» **Action item**
Print exactly the lines that run from the opening line of the material through the line with "Summary Decision Standard", and nothing else, leaving out pictures.

» **Records to use**
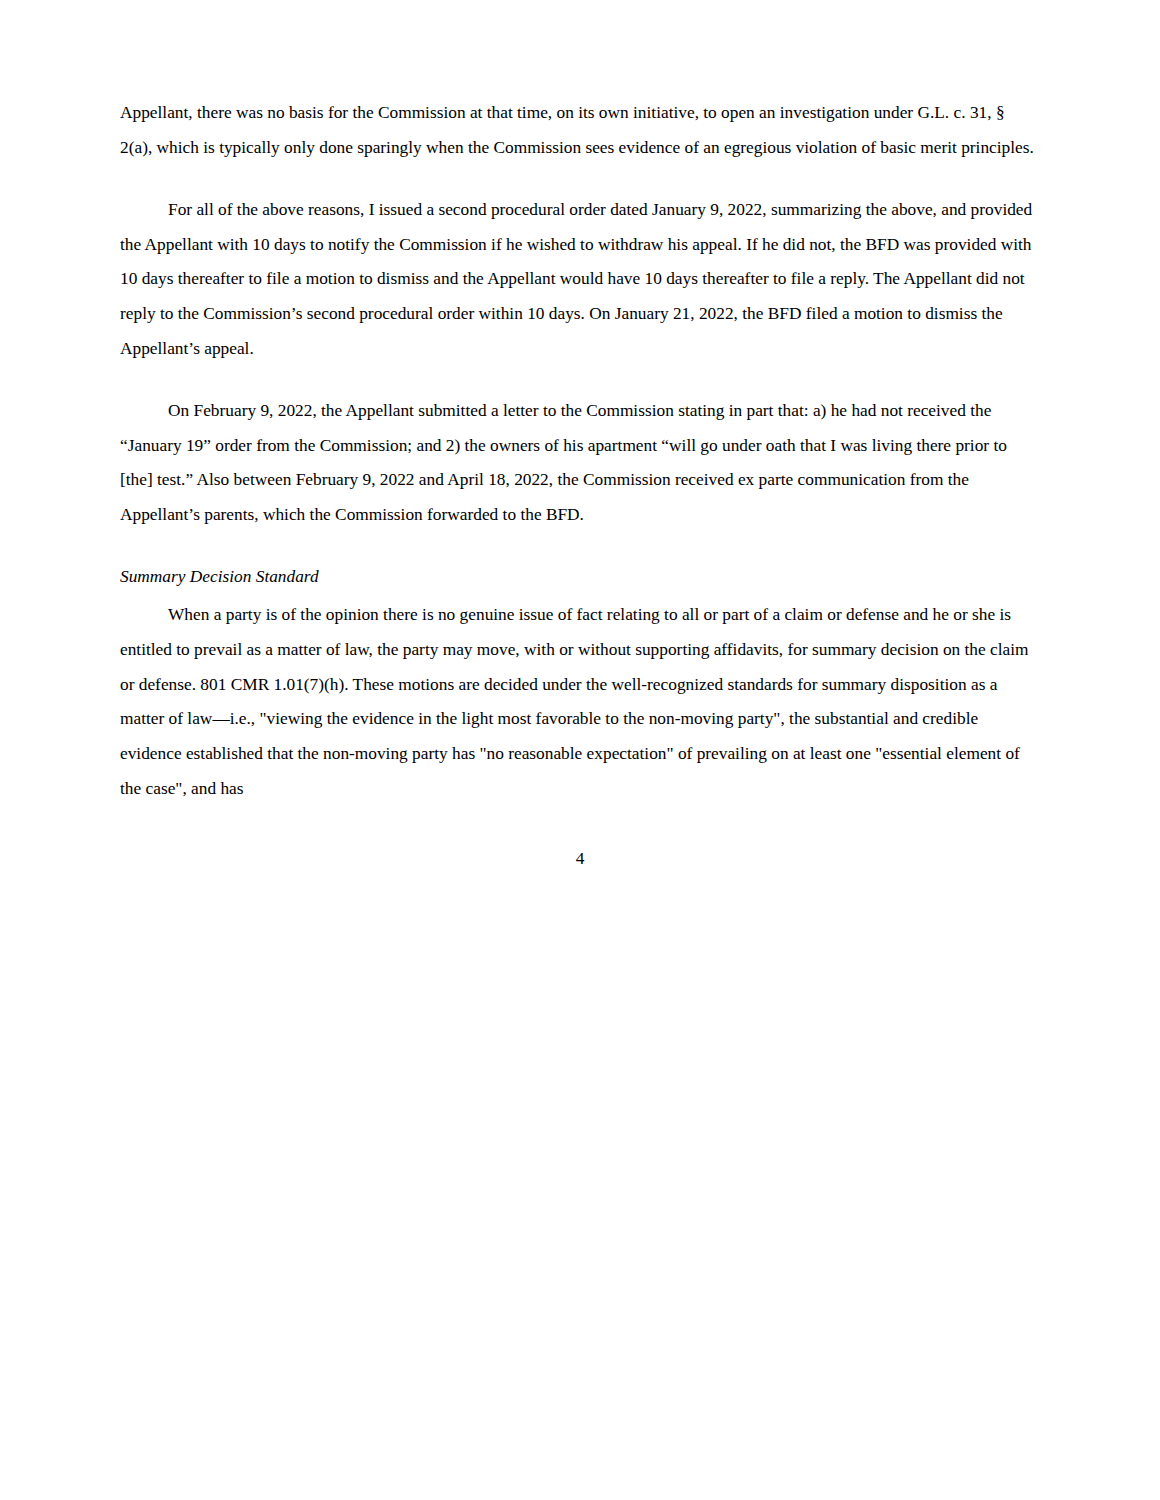Appellant, there was no basis for the Commission at that time, on its own initiative, to open an investigation under G.L. c. 31, § 2(a), which is typically only done sparingly when the Commission sees evidence of an egregious violation of basic merit principles.
For all of the above reasons, I issued a second procedural order dated January 9, 2022, summarizing the above, and provided the Appellant with 10 days to notify the Commission if he wished to withdraw his appeal. If he did not, the BFD was provided with 10 days thereafter to file a motion to dismiss and the Appellant would have 10 days thereafter to file a reply. The Appellant did not reply to the Commission’s second procedural order within 10 days. On January 21, 2022, the BFD filed a motion to dismiss the Appellant’s appeal.
On February 9, 2022, the Appellant submitted a letter to the Commission stating in part that: a) he had not received the “January 19” order from the Commission; and 2) the owners of his apartment “will go under oath that I was living there prior to [the] test.” Also between February 9, 2022 and April 18, 2022, the Commission received ex parte communication from the Appellant’s parents, which the Commission forwarded to the BFD.
Summary Decision Standard
When a party is of the opinion there is no genuine issue of fact relating to all or part of a claim or defense and he or she is entitled to prevail as a matter of law, the party may move, with or without supporting affidavits, for summary decision on the claim or defense. 801 CMR 1.01(7)(h). These motions are decided under the well-recognized standards for summary disposition as a matter of law—i.e., "viewing the evidence in the light most favorable to the non-moving party", the substantial and credible evidence established that the non-moving party has "no reasonable expectation" of prevailing on at least one "essential element of the case", and has
4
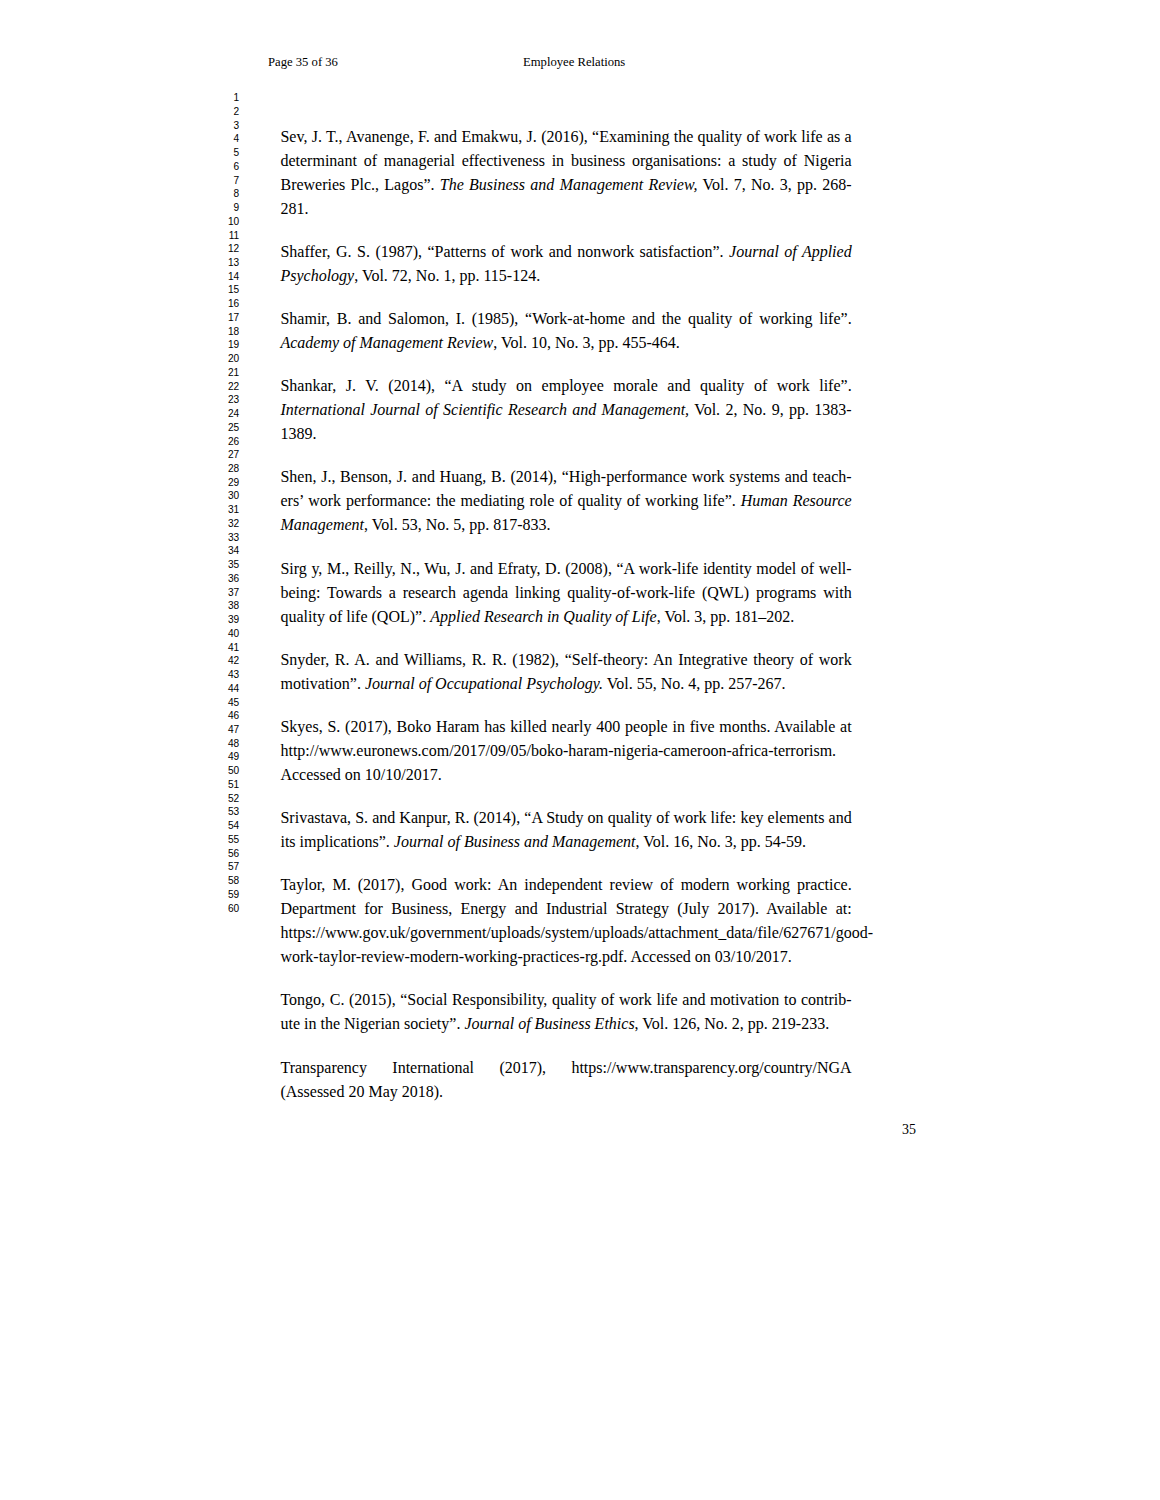Page 35 of 36
Employee Relations
12345678910 11121314151617181920 21222324252627282930 31323334353637383940 41424344454647484950 51525354555657585960
Sev, J. T., Avanenge, F. and Emakwu, J. (2016), “Examining the quality of work life as a determinant of managerial effectiveness in business organisations: a study of Nigeria Breweries Plc., Lagos”. The Business and Management Review, Vol. 7, No. 3, pp. 268-281.
Shaffer, G. S. (1987), “Patterns of work and nonwork satisfaction”. Journal of Applied Psychology, Vol. 72, No. 1, pp. 115-124.
Shamir, B. and Salomon, I. (1985), “Work-at-home and the quality of working life”. Academy of Management Review, Vol. 10, No. 3, pp. 455-464.
Shankar, J. V. (2014), “A study on employee morale and quality of work life”. International Journal of Scientific Research and Management, Vol. 2, No. 9, pp. 1383-1389.
Shen, J., Benson, J. and Huang, B. (2014), “High-performance work systems and teachers’ work performance: the mediating role of quality of working life”. Human Resource Management, Vol. 53, No. 5, pp. 817-833.
Sirg y, M., Reilly, N., Wu, J. and Efraty, D. (2008), “A work-life identity model of well-being: Towards a research agenda linking quality-of-work-life (QWL) programs with quality of life (QOL)”. Applied Research in Quality of Life, Vol. 3, pp. 181–202.
Snyder, R. A. and Williams, R. R. (1982), “Self-theory: An Integrative theory of work motivation”. Journal of Occupational Psychology. Vol. 55, No. 4, pp. 257-267.
Skyes, S. (2017), Boko Haram has killed nearly 400 people in five months. Available at http://www.euronews.com/2017/09/05/boko-haram-nigeria-cameroon-africa-terrorism. Accessed on 10/10/2017.
Srivastava, S. and Kanpur, R. (2014), “A Study on quality of work life: key elements and its implications”. Journal of Business and Management, Vol. 16, No. 3, pp. 54-59.
Taylor, M. (2017), Good work: An independent review of modern working practice. Department for Business, Energy and Industrial Strategy (July 2017). Available at: https://www.gov.uk/government/uploads/system/uploads/attachment_data/file/627671/good-work-taylor-review-modern-working-practices-rg.pdf. Accessed on 03/10/2017.
Tongo, C. (2015), “Social Responsibility, quality of work life and motivation to contribute in the Nigerian society”. Journal of Business Ethics, Vol. 126, No. 2, pp. 219-233.
Transparency International (2017), https://www.transparency.org/country/NGA (Assessed 20 May 2018).
35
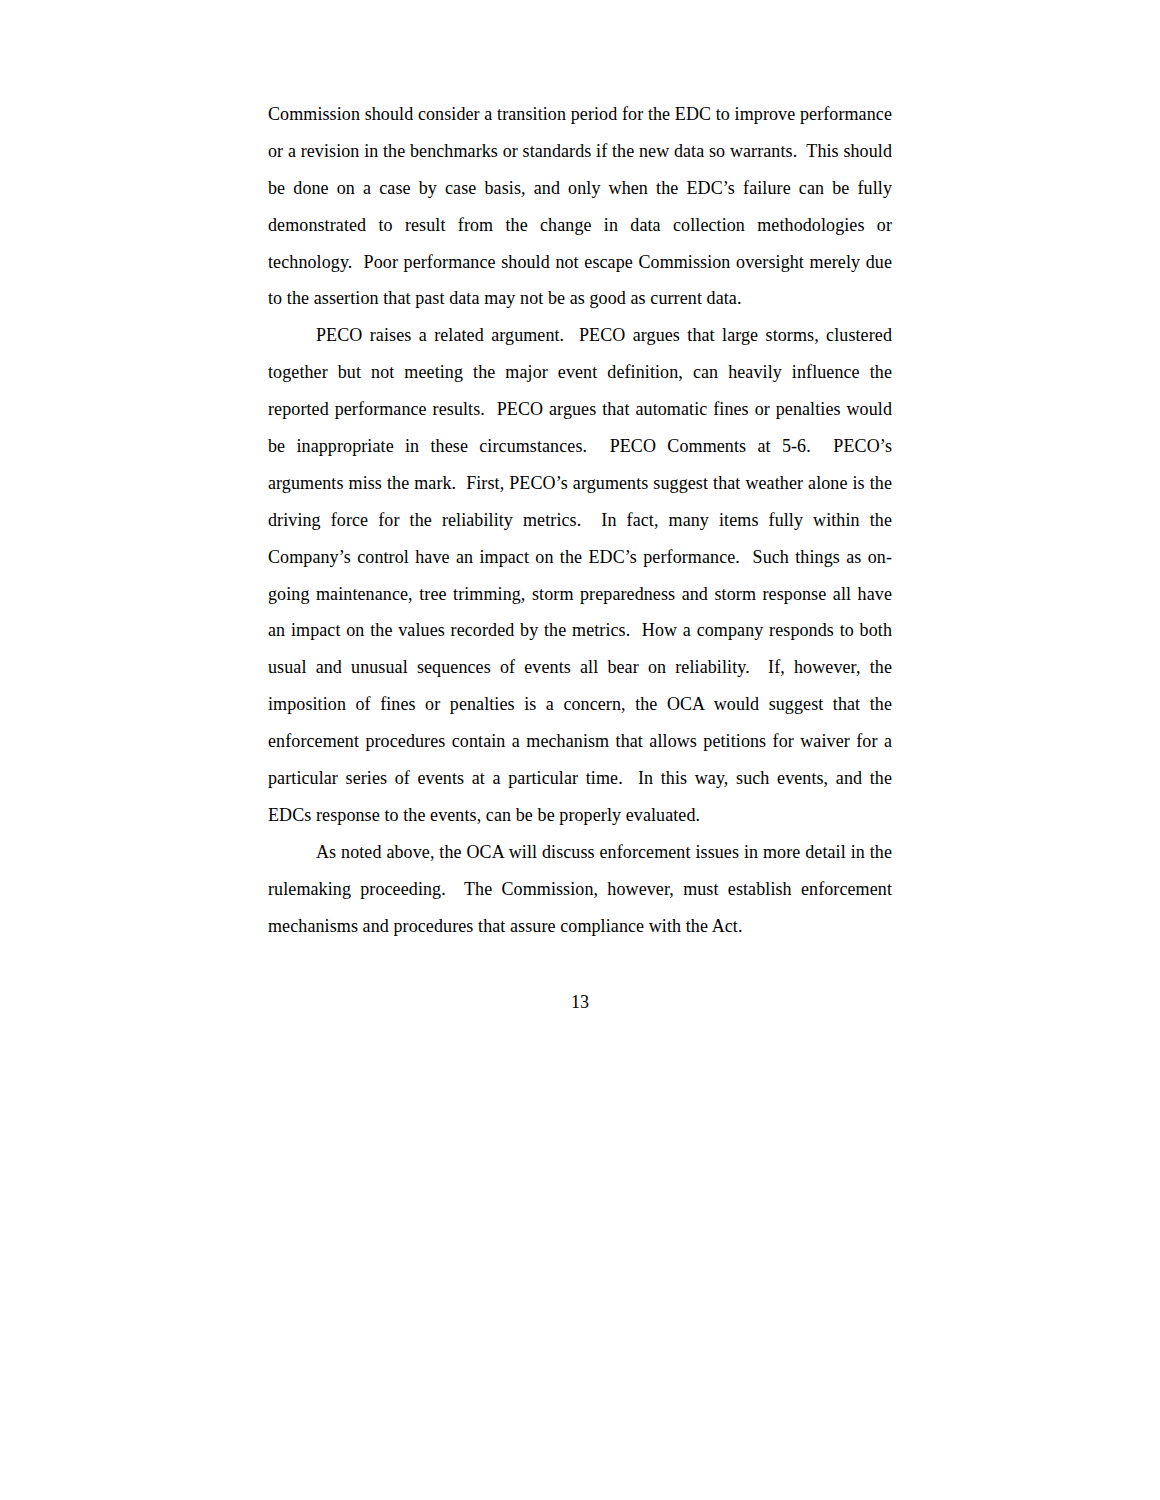Commission should consider a transition period for the EDC to improve performance or a revision in the benchmarks or standards if the new data so warrants. This should be done on a case by case basis, and only when the EDC’s failure can be fully demonstrated to result from the change in data collection methodologies or technology. Poor performance should not escape Commission oversight merely due to the assertion that past data may not be as good as current data.
PECO raises a related argument. PECO argues that large storms, clustered together but not meeting the major event definition, can heavily influence the reported performance results. PECO argues that automatic fines or penalties would be inappropriate in these circumstances. PECO Comments at 5-6. PECO’s arguments miss the mark. First, PECO’s arguments suggest that weather alone is the driving force for the reliability metrics. In fact, many items fully within the Company’s control have an impact on the EDC’s performance. Such things as on-going maintenance, tree trimming, storm preparedness and storm response all have an impact on the values recorded by the metrics. How a company responds to both usual and unusual sequences of events all bear on reliability. If, however, the imposition of fines or penalties is a concern, the OCA would suggest that the enforcement procedures contain a mechanism that allows petitions for waiver for a particular series of events at a particular time. In this way, such events, and the EDCs response to the events, can be be properly evaluated.
As noted above, the OCA will discuss enforcement issues in more detail in the rulemaking proceeding. The Commission, however, must establish enforcement mechanisms and procedures that assure compliance with the Act.
13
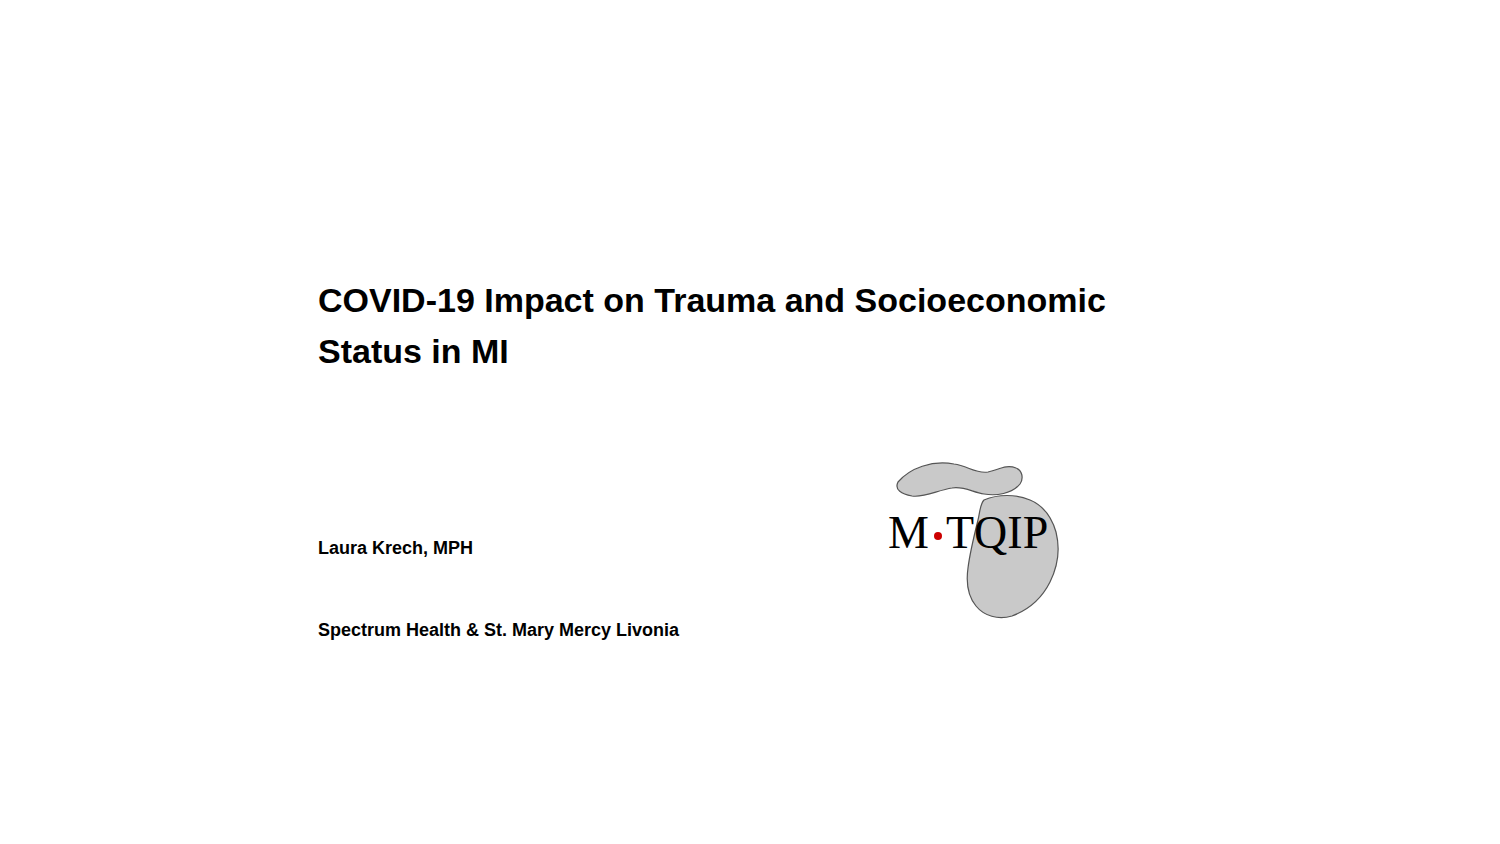COVID-19 Impact on Trauma and Socioeconomic Status in MI
Laura Krech, MPH
Spectrum Health & St. Mary Mercy Livonia
M TQIP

» **Finished exercise**
Appellant, there was no basis for the Commission at that time, on its own initiative, to open an investigation under G.L. c. 31, § 2(a), which is typically only done sparingly when the Commission sees evidence of an egregious violation of basic merit principles.
For all of the above reasons, I issued a second procedural order dated January 9, 2022, summarizing the above, and provided the Appellant with 10 days to notify the Commission if he wished to withdraw his appeal. If he did not, the BFD was provided with 10 days thereafter to file a motion to dismiss and the Appellant would have 10 days thereafter to file a reply. The Appellant did not reply to the Commission’s second procedural order within 10 days. On January 21, 2022, the BFD filed a motion to dismiss the Appellant’s appeal.
On February 9, 2022, the Appellant submitted a letter to the Commission stating in part that: a) he had not received the “January 19” order from the Commission; and 2) the owners of his apartment “will go under oath that I was living there prior to [the] test.” Also between February 9, 2022 and April 18, 2022, the Commission received ex parte communication from the Appellant’s parents, which the Commission forwarded to the BFD.
Summary Decision Standard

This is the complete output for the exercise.